Float planes and more reflections.
Old, licheny docks and fish-cleaning tables.
More float planes, this one roaring by to land upriver.After the seaplane landed, it taxied up the canal to pull in and tie up. While we were there, several float planes came to stay near the canal by the cabin; I counted as many as four at once, maybe five. These are quite popular for hieing down to the river when the reds come running in large numbers, as they had a couple days prior to our arrival on the Kenai. The sockeye surge was just beginning to come into the upper river, and fish-cleaning operations were going on all around us. People typically have tables right along the river or canalside; some fishermen and fisherwomen bring portable cleaning tables over to the river from their off-river cabins.

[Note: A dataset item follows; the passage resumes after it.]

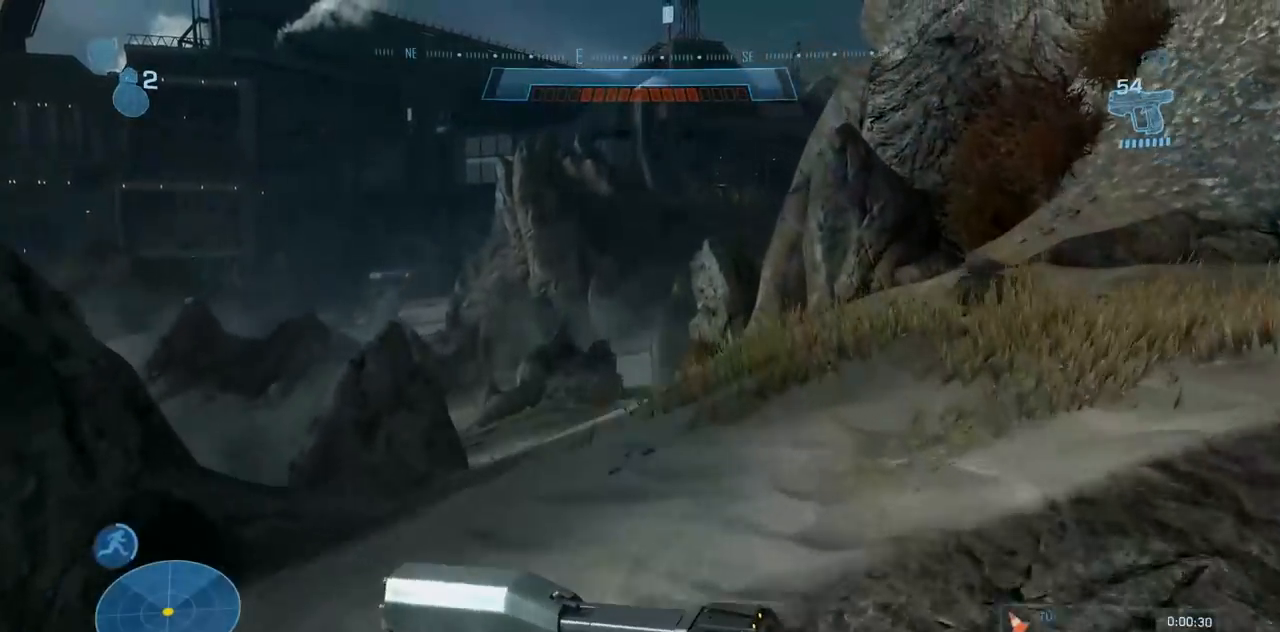
{"buttons": [], "left_stick": "up", "right_stick": "center", "button_events": []}
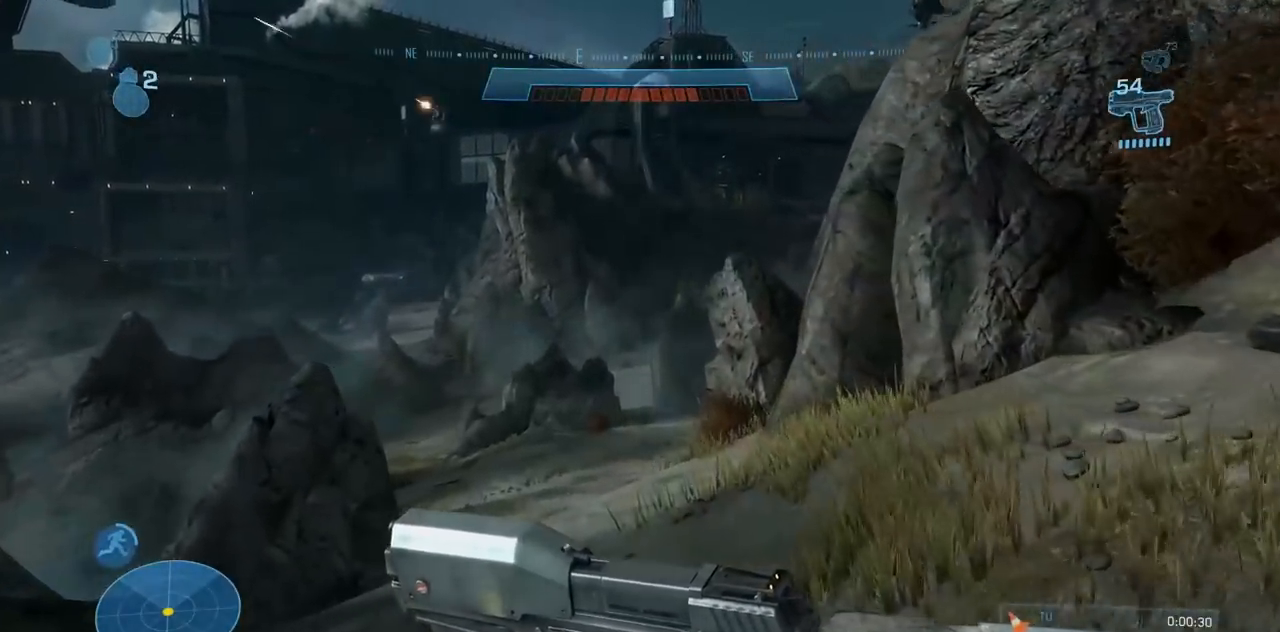
{"buttons": [], "left_stick": "up", "right_stick": "center", "button_events": []}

We decided to go for a walk, to check out a fishing spot I knew we could use (if we could just figure out how to put wet flies on rods for the reds or could find any non-leaky hip waders).
Sights seen along the way:
Leaves, twigs, and dried spruce needles.
Cotton from cottonwood trees, on what looks like gravel from graywacke.
Miscellaneous cabinish junk and Alaskana, including this scenic (IMO) old pickup.
Fishing related decorations: old floats.
Fishing-related decorations on cabins, garages, and carports.We did make it down to the fishing hole, decided to wait for further instructions from the fisher-people arriving the next day, a day that would be dedicated to fishing, getting new hip waders, and eating dinner at the St. Elias Brewery.